PROMPT -> Each entry that follows should be retyped exactly.

======== GIVEN RECORDS

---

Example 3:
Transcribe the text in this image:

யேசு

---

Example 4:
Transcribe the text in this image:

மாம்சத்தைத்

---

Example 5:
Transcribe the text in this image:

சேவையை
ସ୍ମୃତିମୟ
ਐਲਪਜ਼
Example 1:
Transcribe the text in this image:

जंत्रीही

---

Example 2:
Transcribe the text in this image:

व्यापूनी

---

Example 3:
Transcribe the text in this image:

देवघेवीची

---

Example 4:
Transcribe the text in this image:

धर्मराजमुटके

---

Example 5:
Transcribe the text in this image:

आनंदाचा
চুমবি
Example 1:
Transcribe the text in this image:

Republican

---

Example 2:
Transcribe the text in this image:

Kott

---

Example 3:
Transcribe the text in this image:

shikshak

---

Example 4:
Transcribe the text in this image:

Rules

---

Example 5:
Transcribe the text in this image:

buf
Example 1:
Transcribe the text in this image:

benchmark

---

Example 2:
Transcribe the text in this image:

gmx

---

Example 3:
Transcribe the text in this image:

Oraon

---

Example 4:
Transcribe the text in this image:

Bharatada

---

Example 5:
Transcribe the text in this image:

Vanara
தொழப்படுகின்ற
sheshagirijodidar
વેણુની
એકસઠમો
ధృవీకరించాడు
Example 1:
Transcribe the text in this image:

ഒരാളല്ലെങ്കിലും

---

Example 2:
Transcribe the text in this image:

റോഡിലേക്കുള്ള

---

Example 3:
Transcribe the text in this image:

================

REPLY TO THE TASK ->
---

Example 3:
Transcribe the text in this image:

யேசு

---

Example 4:
Transcribe the text in this image:

மாம்சத்தைத்

---

Example 5:
Transcribe the text in this image:

சேவையை
ସ୍ମୃତିମୟ
ਐਲਪਜ਼
Example 1:
Transcribe the text in this image:

जंत्रीही

---

Example 2:
Transcribe the text in this image:

व्यापूनी

---

Example 3:
Transcribe the text in this image:

देवघेवीची

---

Example 4:
Transcribe the text in this image:

धर्मराजमुटके

---

Example 5:
Transcribe the text in this image:

आनंदाचा
চুমবি
Example 1:
Transcribe the text in this image:

Republican

---

Example 2:
Transcribe the text in this image:

Kott

---

Example 3:
Transcribe the text in this image:

shikshak

---

Example 4:
Transcribe the text in this image:

Rules

---

Example 5:
Transcribe the text in this image:

buf
Example 1:
Transcribe the text in this image:

benchmark

---

Example 2:
Transcribe the text in this image:

gmx

---

Example 3:
Transcribe the text in this image:

Oraon

---

Example 4:
Transcribe the text in this image:

Bharatada

---

Example 5:
Transcribe the text in this image:

Vanara
தொழப்படுகின்ற
sheshagirijodidar
વેણુની
એકસઠમો
ధృవీకరించాడు
Example 1:
Transcribe the text in this image:

ഒരാളല്ലെങ്കിലും

---

Example 2:
Transcribe the text in this image:

റോഡിലേക്കുള്ള

---

Example 3:
Transcribe the text in this image:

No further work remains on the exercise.